Last Saturday, July 3, the OJTCareers team conducted a seminar for the graduating IT students from Manila Central University. For most of us who had to discuss several topics in front of the students, it was a first. But I won’t talk about the seminar. I want to talk about the students. But what I learned about the students aren’t exactly new. It was amusing to find out actually that a college class still has all the stereotypes that we had in our class when I was in college, and most probably what my brother and parents had in their class when they were in college.
First off, there’s always going to be the student who always pays attention and is ready with all the questions. He (or she) is always interested to find out more about what you’re trying to tell them, always looking for a confirmation on what he knows. He’s the one you somehow always end up having an eye contact with, because he’s the most attentive in the class. He nods at you in agreement at what you’re saying, and raises his hand when you ask if anybody still has a question in mind.
There are also the class clowns. These people usually sit in the back row, always keeping their heads together, making little jokes about the discussion, teasing whoever is reciting, and always laughing at each other in good nature when one of them is called to recite. When you call on them to recite, they bow and scratch their heads because they’re embarrassed to be caught off guard, but will still smile at you and exert honest effort in answering the question, all the while enduring the jeers from their seatmates.
The silent ones, for some reason, also always sit next to each other, although they don’t usually talk with each other during the discussion, or raise their hands to recite. Their main goal is to listen and to take down as much information they can get from the discussion. They usually have their heads rested on their hands, sometimes even covering their mouth with their handkerchiefs—as if you will release all Satan’s minions if you merely see them with their mouths open or talking with their seatmate. When you call on them to recite, they hesitate to stand up, and when they do, they will keep close to their chair—as if it’s their safe place.

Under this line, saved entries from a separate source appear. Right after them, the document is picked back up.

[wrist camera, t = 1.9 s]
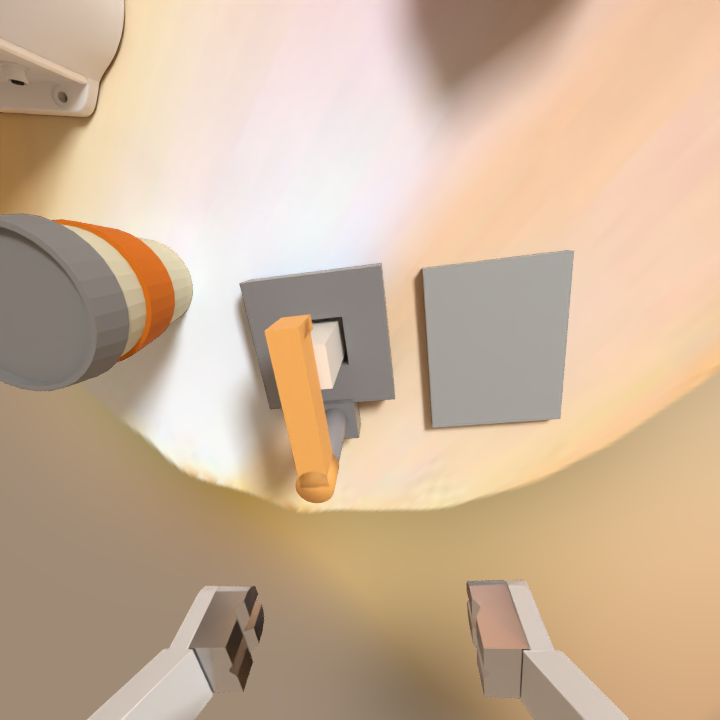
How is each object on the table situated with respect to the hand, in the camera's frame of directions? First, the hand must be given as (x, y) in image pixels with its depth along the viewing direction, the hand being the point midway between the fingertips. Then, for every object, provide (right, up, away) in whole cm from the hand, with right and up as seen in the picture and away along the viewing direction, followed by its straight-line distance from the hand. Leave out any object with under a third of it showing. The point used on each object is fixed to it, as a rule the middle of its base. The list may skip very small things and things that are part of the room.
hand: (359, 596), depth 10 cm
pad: (+14, +8, +27) cm, 32 cm away
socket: (-3, +7, +29) cm, 30 cm away
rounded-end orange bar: (-4, +3, +20) cm, 21 cm away
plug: (-4, +9, +28) cm, 30 cm away
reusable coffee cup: (-23, +15, +28) cm, 39 cm away
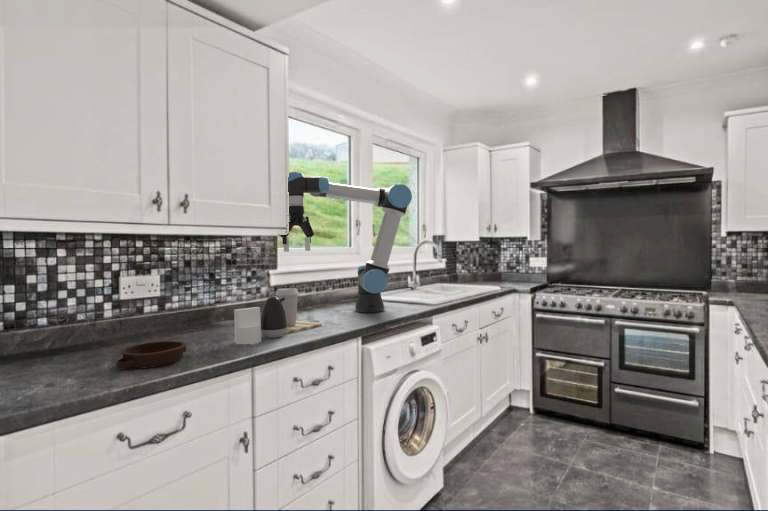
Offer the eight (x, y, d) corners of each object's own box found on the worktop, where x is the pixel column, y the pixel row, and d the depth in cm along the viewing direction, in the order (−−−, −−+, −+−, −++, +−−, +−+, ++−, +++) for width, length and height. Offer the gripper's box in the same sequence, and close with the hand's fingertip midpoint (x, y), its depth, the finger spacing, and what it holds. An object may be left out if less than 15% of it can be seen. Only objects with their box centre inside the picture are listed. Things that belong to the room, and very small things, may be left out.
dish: (205, 357, 142) (204, 341, 141) (140, 376, 122) (139, 357, 122) (166, 352, 149) (166, 337, 149) (99, 369, 130) (99, 352, 129)
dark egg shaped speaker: (293, 336, 170) (292, 296, 170) (269, 341, 163) (268, 298, 162) (278, 333, 177) (277, 294, 177) (254, 337, 170) (253, 296, 169)
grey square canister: (253, 338, 168) (252, 306, 168) (265, 341, 162) (265, 308, 161) (230, 342, 162) (229, 308, 162) (242, 346, 155) (241, 311, 155)
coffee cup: (304, 324, 189) (303, 288, 189) (284, 328, 182) (283, 290, 182) (291, 322, 196) (290, 287, 196) (271, 325, 189) (270, 289, 189)
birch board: (289, 321, 203) (289, 319, 203) (322, 325, 191) (322, 323, 191) (252, 329, 187) (252, 326, 187) (286, 334, 175) (286, 331, 175)
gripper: (309, 207, 224) (310, 250, 225) (269, 204, 204) (271, 252, 205) (320, 206, 220) (321, 250, 221) (280, 203, 200) (282, 251, 200)
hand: (297, 251), depth 213 cm, fingers open, 13 cm apart
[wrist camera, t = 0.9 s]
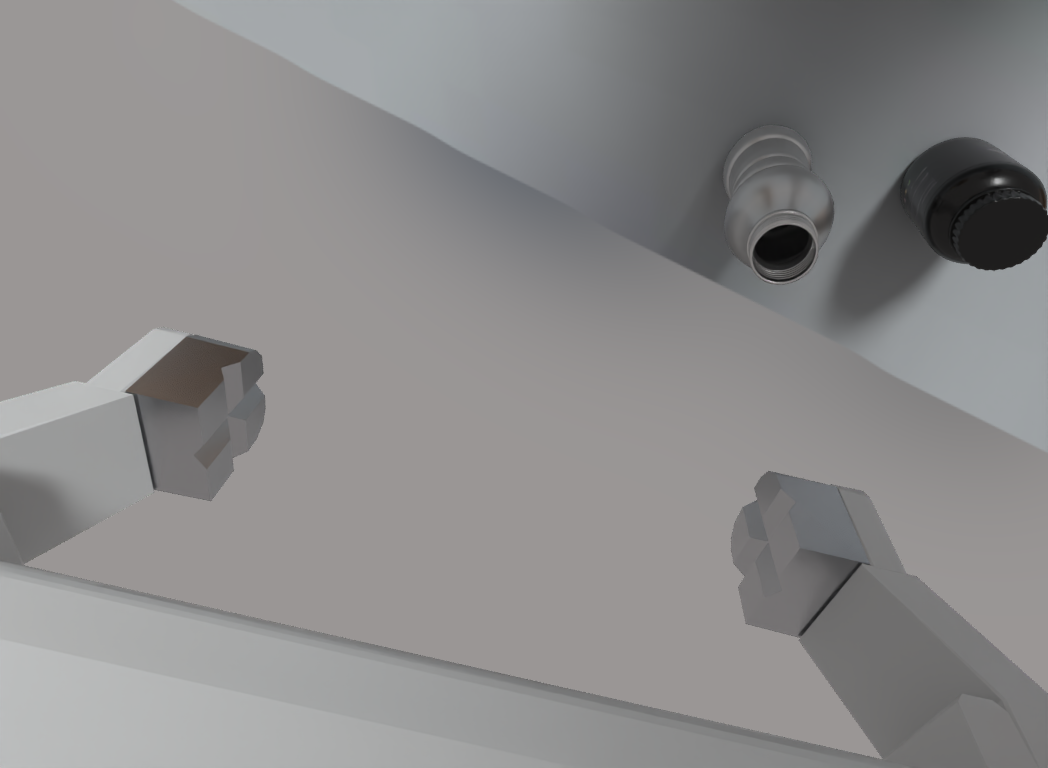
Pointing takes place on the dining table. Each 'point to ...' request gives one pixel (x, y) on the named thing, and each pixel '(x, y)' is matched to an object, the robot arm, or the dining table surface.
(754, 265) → the silver water bottle
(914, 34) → the dining table surface
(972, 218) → the supplement bottle
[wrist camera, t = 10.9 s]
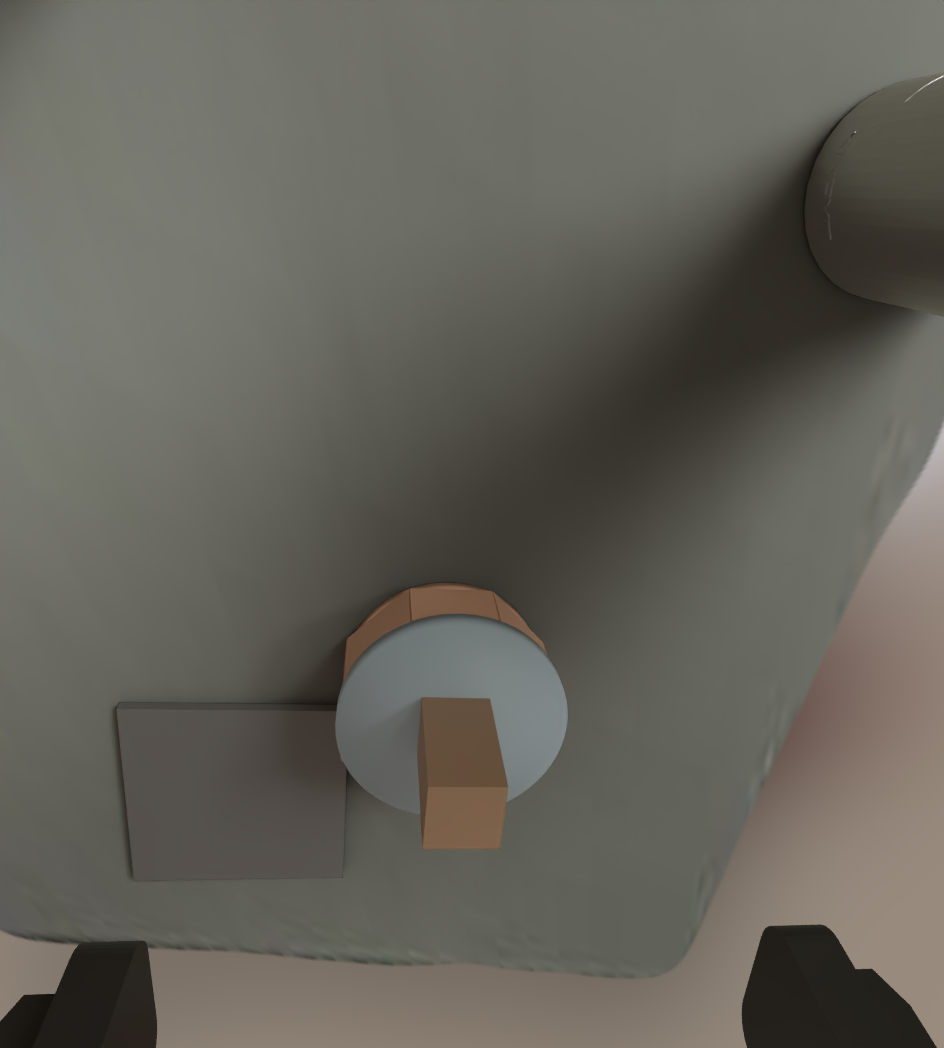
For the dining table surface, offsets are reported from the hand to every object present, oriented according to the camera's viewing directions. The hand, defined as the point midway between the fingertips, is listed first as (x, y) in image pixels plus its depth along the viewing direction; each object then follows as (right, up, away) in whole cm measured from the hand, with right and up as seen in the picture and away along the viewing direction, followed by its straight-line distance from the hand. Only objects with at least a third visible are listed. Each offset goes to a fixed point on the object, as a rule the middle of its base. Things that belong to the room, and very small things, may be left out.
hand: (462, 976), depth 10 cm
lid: (-1, -3, +28) cm, 28 cm away
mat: (-13, -9, +35) cm, 38 cm away
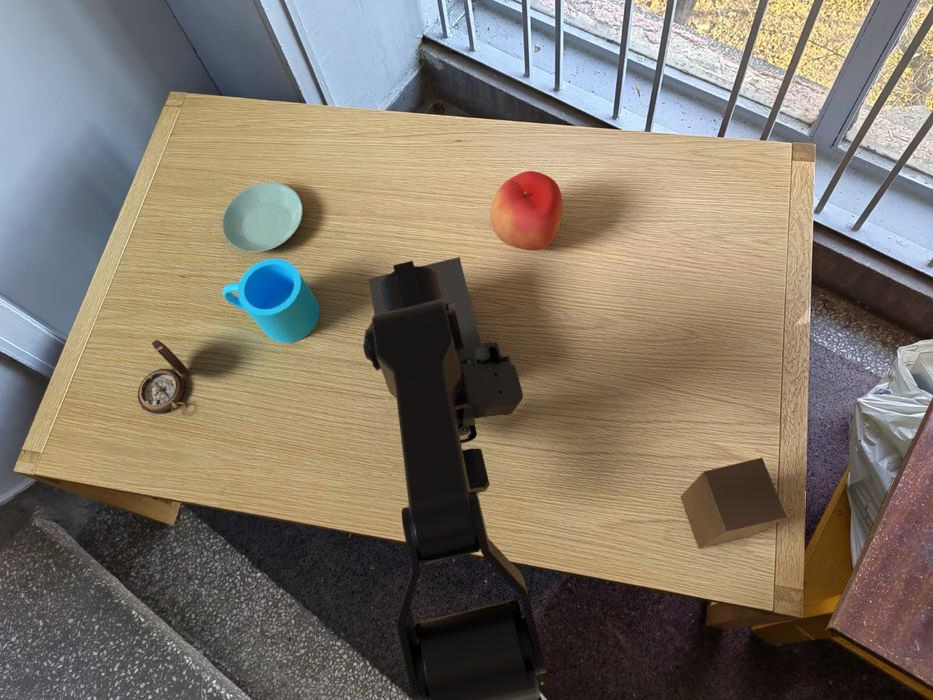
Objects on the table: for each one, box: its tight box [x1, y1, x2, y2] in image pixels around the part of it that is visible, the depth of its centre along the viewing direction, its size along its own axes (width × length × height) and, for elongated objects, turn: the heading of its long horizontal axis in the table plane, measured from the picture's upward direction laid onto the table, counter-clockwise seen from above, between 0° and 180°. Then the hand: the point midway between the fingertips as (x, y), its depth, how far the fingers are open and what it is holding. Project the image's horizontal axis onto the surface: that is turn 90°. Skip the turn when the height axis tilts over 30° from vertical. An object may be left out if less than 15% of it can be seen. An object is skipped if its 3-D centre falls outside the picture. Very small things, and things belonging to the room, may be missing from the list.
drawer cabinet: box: [367, 256, 482, 363], centre depth 85 cm, size 14×12×9 cm
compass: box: [137, 339, 191, 417], centre depth 86 cm, size 8×8×7 cm
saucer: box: [221, 182, 303, 253], centre depth 98 cm, size 12×12×2 cm
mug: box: [222, 258, 321, 344], centre depth 89 cm, size 12×8×8 cm
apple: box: [489, 170, 564, 251], centre depth 90 cm, size 10×10×10 cm
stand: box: [680, 457, 787, 549], centre depth 72 cm, size 6×6×12 cm
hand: (451, 434), depth 80 cm, fingers closed
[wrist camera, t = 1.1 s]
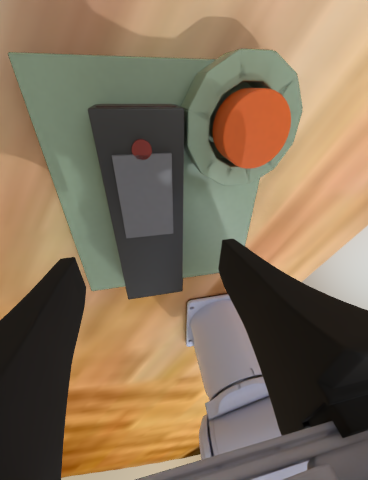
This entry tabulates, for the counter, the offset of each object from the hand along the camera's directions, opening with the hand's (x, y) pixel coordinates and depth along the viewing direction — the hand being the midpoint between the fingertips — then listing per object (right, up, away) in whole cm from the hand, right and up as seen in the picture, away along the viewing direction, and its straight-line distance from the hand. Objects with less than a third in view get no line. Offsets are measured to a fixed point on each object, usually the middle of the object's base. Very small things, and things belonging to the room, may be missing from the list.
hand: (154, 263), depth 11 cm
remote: (-1, +3, +5) cm, 6 cm away
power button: (+5, +7, +1) cm, 9 cm away
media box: (0, +5, +6) cm, 8 cm away
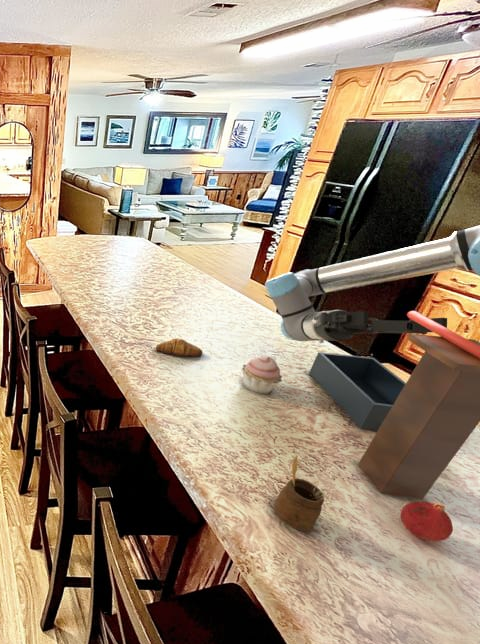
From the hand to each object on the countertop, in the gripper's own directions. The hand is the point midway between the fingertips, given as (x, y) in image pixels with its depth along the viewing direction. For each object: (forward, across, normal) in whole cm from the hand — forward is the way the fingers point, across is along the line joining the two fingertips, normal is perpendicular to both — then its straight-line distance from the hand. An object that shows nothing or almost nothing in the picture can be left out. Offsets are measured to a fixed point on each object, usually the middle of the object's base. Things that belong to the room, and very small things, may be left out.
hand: (405, 321), depth 76 cm
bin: (-26, -11, -19) cm, 34 cm away
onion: (+8, +3, -38) cm, 39 cm away
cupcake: (-27, +13, -18) cm, 35 cm away
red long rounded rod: (+8, 0, -4) cm, 9 cm away
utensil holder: (+8, +23, -38) cm, 45 cm away
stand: (-3, 0, -32) cm, 32 cm away
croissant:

The popular popular ones, they sit in the middle. They don’t care where they sit because they know that they will attract attention, whether because they are too noisy, or are active in the discussion. They answer confidently when called upon, unaffected by some of their classmates teasing.
Heartthrobs, there can be several and of different types. The most common is the one included in the group of class clowns. It’s probably the reason why he became heartthrob in the first place. Anyone who has a good-natured sense of humor looks more attractive than those who don’t. Those unfairly handsome boys who don’t have a sense of humor are usually shy and are alone. It’s probably because other guys are intimidated at how handsome he is (whether they admit it or not) and they don’t want to be labeled as just the funny sidekicks next to him. When it comes to recitations, the former are similar to how class clowns recite, and the latter belong to the shy ones.
When it comes to girls who are heartthrobs—or at least those who are considered to be attractive by the majority in their class—it’s true when they say that birds of the same feather flock together. Usually, these girls are into their looks too much that they start to look alike. Yes, they’re attractive, but when they are too aware of that fact, it doesn’t matter anymore because you can tell that they’re too aware and it starts to get corny. When they recite, they do it matter-of-factly, even if their answer is wrong. Their classmates who find them attractive will think their blunder is cute, and those who don’t find them attractive will think they don’t have anything else going for them aside from looks.
The resident couple. Every class has one. They always sit next to each other. They are usually good at a lot of things together. It’s like they tag-team every task and project and come out successfully. Everyone knows them, most of the people like them.
And for the rest of the people in the class? They are those who don’t fall in just one stereotype. Instead, they are the ones who notice all the other stereotypes and try not to be in one. It’s probably a stereotype of its own—those who don’t fit in any box. It’s not necessarily a bad category. Just another stereotype.
Bottom line is that we have indeed been where these students are. And the ones before us have been where we are now. It somehow makes you think. Even if you’ve made different decisions,—in college, for instance—no matter how much you’ve said that you were unique, that who you are is based on what you want and not anyone else’s—we can’t help but see all these stereotypes and the patterns.
We’re all hurtling down the same path, I think. There are billions of people all over the world. There are about 91 million people in the Philippines alone. We can’t all be originals. But the least we can do is try to be like someone who had been great. If we follow the footsteps of someone lame, it’s not worth it. It’s really not worth it at all.